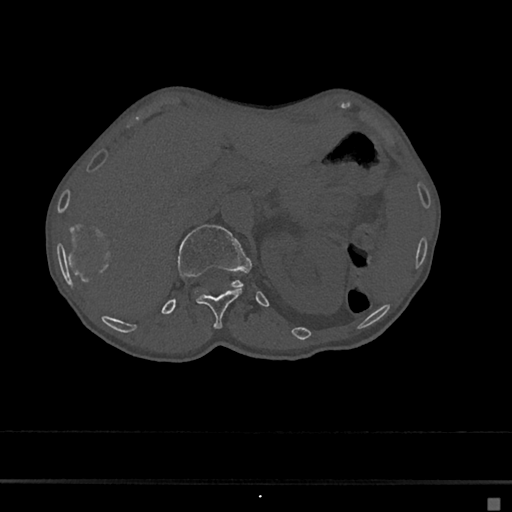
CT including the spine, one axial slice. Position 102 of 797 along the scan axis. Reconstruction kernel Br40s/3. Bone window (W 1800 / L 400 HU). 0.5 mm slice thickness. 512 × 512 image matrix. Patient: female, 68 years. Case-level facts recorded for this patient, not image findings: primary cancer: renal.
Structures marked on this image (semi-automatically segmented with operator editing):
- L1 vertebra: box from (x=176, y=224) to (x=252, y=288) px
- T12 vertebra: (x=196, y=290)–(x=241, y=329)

_Task requirements:_
Retype all the data exactly. Omit pictures.

_Answer section:_
CT including the spine, one axial slice. Position 102 of 797 along the scan axis. Reconstruction kernel Br40s/3. Bone window (W 1800 / L 400 HU). 0.5 mm slice thickness. 512 × 512 image matrix. Patient: female, 68 years. Case-level facts recorded for this patient, not image findings: primary cancer: renal.
Structures marked on this image (semi-automatically segmented with operator editing):
- L1 vertebra: box from (x=176, y=224) to (x=252, y=288) px
- T12 vertebra: (x=196, y=290)–(x=241, y=329)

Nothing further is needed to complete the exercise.